実況アナウンサーは多くの言葉を用いて、バッターの様子を細かく伝えてくれます。


① 「右打席」「左打ち」


バッターが立つ位置、すなわち「バッターボックス」は、ホームベースを挟んで左と右に分かれていますよね。

ピッチャーから見て右側のバッターボックスを「右打席」、左側のバッターボックスを「左打席」と言います。バッターの側から見た左右とは逆なのでお間違えのないように。


そして、いつも左打席で打つバッターを「左打ち(左打者)」、いつも右打席で打つバッターを「右打ち(右打者)」と言います。

状況に応じて左右の打席を使い分けるバッターは「両打ち(スイッチヒッター)」と言います。

ピッチャーの「右投げ/左投げ」の際にも説明しましたが、バッターの「右打ち/左打ち」は、ピッチャーとの相性などに関わってくるので、監督の戦略において大きな要素となります。



② 「泳がされる」「差し込まれる」


バッターのスイングに関する用語です。

「泳がされる」は、しっかりとしたスイングができずにフラフラとした中途半端な打ち方になってしまうこと。

「差し込まれる」は、速球に対応できずに振り遅れてしまうこと。

「詰まる」は、バットの芯(打球が最も良く飛ぶポイントとなる部分)に球を当てることができていないこと。

「引っ張る」は、思いっきりバットを振り切って(フルスイングして)、右打者がレフト方向へ、左打者がライト方向へ、打球を飛ばすこと。打球の勢いが強く、ホームランなどの長打が期待できます。

逆に、右打者がライト方向へ、左打者がレフト方向へ、打球を飛ばすことを「流し打ち」と言います。打球の勢いは比較的弱くなりますが、打率が上がりやすいと言われています。


③ 「空振り」「見逃し」


ピッチャーが投げた球に対して、スイングしたけどバットに当てることができなかったときが「空振り」。

ストライクとなる球に対してスイングしなかったときが「見逃し」。

3つめのストライクを取られた球に対して空振りをしたか見逃したかで「空振り三振」または「見逃し三振」と表現されます。


④ 「打ち上げる」「切れる」


打球の様子を表現する言葉。

「打ち上げる」とは、バッターがフライを打ってしまうこと。

「ボテボテ」とは、パワーが弱く遅いスピードのゴロを表す言葉。「ボテボテの内野ゴロ」という感じで使います。

「切れる」は、打球の進む方向がフェアかファールか最初は分かりにくかったけど、結果として方向がそれてファールになったときなどに使います。


⑤ 「ネクスト・バッターズ・サークル」


次に打つバッターが待機する場所のこと。

実況アナウンサーは、スターティングメンバーの打順どおりに打っている間はあまりネクスト・バッターズ・サークル(省略して「ネクスト」とも言う)の状況を説明することはありません。

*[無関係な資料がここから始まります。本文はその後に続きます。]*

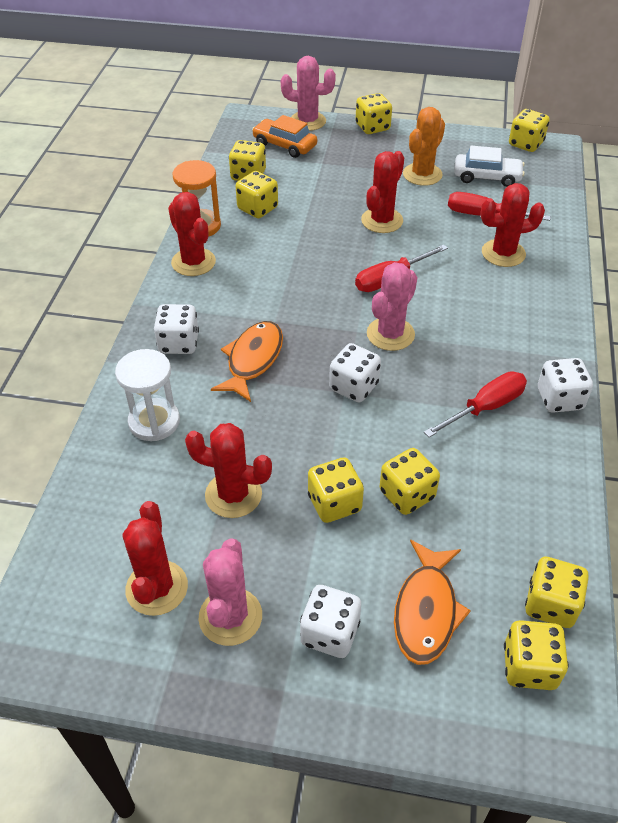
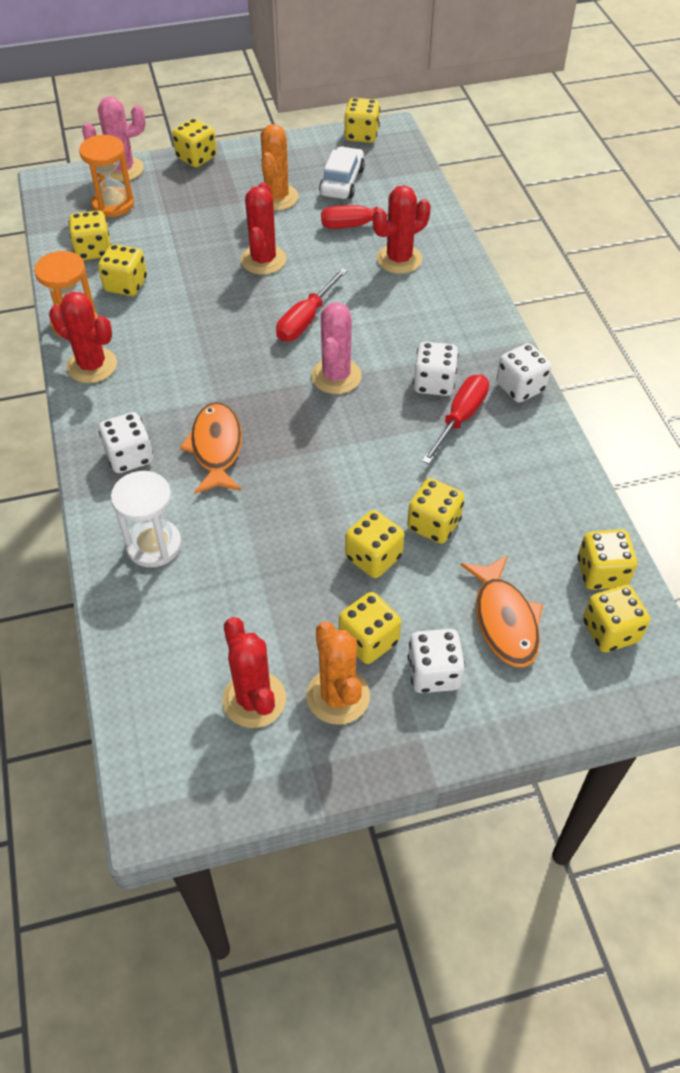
camera: 25 degrees left, 5 degrees up
red cactus [185,423,272,518] -> none
pink cactus [199,538,262,646] -> orange cactus [306,621,370,725]
orange car [252,115,317,158] -> orange hourglass [79,135,134,217]
white dice [329,343,381,402] -> white dice moved to [413,342,459,396]
white car [454,146,525,187] -> white car turned 60 degrees counterclockwise [319,146,365,199]
none -> yellow dice [339,592,401,664]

逆に言うと、実況アナウンサーがこの場所の状況を話し出すということは、次のバッターが代わること(代打)が予想されるということです。

「次の打順はピッチャーのアドゥワですが、ネクスト・バッターズ・サークルにいるのは長野です」という実況があったら、代打として長野選手が出てくる可能性が高いということ。ただし、必ずそうなるとは限りません。